Define the bounded linear operator $T : L^2[0,1] \to L^2[0,1]$ by $$Tf(x) = xf(x), \quad \forall f \in L^2[0,1].$$
Let $B$ the open unit ball in $L^2[0,1]$. I need to determine whether $0$ is in the interior of $T(B)$ with respect to metric space $Y = L^2[0,1]$ or not.
Besides, there is a question that I think it may relate to the problem. I also need to prove for all $\varepsilon > 0$, there is a function $f \in L^2[0,1]$ such that $\| f \|_2 \ge 1$ but $\| Tf \|_2 < \varepsilon$.

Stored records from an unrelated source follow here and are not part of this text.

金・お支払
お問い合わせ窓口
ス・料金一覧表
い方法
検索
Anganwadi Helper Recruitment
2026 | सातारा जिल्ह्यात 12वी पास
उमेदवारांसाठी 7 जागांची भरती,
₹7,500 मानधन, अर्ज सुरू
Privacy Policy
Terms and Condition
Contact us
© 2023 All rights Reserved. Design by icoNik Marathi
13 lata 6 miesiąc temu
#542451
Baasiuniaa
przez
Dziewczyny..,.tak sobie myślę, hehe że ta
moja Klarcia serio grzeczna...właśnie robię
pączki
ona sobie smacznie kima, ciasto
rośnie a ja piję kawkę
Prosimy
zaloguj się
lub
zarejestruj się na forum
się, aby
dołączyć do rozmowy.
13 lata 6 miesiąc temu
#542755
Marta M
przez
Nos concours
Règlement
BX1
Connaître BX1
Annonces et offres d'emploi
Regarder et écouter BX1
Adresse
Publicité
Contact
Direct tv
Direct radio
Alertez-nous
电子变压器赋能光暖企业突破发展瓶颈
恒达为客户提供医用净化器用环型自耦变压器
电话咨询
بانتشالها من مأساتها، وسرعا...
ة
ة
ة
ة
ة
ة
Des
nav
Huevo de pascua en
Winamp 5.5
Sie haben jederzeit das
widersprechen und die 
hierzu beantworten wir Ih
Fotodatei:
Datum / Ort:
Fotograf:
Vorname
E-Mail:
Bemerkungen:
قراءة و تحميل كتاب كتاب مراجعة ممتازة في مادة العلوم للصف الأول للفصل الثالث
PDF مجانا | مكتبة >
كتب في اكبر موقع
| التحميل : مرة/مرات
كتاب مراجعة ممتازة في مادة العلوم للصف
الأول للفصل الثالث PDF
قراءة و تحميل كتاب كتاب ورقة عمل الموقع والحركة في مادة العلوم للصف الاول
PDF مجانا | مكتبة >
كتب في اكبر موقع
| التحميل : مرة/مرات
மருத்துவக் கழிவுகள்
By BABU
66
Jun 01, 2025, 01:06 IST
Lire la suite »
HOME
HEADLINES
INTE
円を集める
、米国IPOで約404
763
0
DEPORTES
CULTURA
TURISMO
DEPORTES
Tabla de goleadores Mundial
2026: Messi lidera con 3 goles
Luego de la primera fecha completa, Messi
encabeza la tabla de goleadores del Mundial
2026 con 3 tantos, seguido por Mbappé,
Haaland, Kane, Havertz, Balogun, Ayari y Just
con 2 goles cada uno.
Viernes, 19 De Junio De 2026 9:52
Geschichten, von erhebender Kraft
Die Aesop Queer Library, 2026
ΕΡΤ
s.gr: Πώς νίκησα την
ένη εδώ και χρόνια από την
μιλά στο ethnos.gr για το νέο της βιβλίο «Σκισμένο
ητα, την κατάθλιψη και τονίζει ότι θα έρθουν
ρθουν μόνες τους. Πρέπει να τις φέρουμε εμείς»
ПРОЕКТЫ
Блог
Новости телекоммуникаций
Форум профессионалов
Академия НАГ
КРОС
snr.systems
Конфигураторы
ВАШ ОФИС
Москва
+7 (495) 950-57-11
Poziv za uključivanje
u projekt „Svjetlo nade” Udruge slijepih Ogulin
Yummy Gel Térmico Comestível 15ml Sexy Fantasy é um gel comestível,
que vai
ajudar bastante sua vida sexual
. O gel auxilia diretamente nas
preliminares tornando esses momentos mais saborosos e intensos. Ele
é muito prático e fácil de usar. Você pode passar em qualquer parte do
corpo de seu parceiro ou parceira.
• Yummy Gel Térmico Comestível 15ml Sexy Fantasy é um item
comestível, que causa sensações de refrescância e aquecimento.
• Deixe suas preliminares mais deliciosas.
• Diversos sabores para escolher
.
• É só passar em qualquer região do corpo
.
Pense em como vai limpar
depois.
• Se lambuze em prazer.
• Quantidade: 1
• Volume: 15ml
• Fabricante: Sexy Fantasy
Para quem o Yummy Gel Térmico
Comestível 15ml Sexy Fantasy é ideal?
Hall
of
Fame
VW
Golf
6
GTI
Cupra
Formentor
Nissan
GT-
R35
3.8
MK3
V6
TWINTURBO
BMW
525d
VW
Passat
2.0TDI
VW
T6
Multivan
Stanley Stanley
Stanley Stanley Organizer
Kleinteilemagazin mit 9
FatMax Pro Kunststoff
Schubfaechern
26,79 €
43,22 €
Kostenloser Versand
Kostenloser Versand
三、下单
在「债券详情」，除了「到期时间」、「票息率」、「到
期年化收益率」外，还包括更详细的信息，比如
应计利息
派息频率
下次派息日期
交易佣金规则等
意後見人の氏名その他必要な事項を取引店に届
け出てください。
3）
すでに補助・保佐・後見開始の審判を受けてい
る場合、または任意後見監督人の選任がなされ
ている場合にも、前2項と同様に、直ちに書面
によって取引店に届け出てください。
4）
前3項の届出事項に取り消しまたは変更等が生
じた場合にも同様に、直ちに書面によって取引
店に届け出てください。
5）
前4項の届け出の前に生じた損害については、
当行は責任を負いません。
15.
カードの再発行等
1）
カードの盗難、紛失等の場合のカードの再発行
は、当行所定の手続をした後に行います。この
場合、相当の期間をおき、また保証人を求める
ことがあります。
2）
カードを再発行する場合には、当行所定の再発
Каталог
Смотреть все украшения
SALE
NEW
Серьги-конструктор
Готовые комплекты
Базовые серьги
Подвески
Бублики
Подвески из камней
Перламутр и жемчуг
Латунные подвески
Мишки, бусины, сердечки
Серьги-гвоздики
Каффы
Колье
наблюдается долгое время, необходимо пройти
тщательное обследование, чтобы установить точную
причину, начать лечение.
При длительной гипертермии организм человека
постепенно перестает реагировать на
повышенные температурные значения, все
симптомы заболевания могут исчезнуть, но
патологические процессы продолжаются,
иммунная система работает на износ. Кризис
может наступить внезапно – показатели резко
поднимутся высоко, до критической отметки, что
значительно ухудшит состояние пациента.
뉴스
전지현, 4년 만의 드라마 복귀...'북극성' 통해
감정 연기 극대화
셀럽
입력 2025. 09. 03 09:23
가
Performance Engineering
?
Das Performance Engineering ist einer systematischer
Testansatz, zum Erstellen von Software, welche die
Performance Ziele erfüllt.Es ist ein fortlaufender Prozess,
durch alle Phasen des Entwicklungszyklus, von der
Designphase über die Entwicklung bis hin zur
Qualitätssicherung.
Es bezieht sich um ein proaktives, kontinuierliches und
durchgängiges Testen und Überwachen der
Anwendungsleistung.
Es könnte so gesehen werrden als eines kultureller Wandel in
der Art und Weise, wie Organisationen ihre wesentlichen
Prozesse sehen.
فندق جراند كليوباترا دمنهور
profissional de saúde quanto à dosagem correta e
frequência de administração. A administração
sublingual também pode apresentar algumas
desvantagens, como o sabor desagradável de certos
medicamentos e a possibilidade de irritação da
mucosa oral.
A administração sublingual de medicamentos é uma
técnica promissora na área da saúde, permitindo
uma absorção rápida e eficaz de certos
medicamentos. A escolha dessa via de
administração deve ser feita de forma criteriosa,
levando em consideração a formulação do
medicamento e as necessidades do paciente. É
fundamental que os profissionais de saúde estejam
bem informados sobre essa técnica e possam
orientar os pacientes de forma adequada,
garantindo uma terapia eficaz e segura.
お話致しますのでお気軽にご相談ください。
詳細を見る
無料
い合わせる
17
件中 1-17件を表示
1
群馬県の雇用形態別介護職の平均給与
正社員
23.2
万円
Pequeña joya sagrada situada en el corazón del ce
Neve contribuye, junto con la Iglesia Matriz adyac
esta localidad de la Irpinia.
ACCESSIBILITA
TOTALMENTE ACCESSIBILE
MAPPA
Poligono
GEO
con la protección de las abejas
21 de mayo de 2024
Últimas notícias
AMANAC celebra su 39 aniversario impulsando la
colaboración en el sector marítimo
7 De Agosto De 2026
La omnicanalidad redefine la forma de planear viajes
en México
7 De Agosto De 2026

Any help is really appreciated.
Now, I have figured out it.
First note that $T$ is injective. Let $V$ be an open set in $X$ containing $0$. Then, there is some $\varepsilon > 0$ such that $B(0,\varepsilon) \subset V$. By the fact, there is a function $f \in L^2[0,1]$ such that $f \notin B(0,1)$ but $T(f) \in B(0,\varepsilon)$. But since $T$ is injective and $f \notin B(0,1)$, $T(f) \notin T(B)$. Therefore we have $$T(f) \in V \cap Y \setminus T(B),$$ which means the set is nonempty. Hence, $0$ is not in the interior of $T(B)$.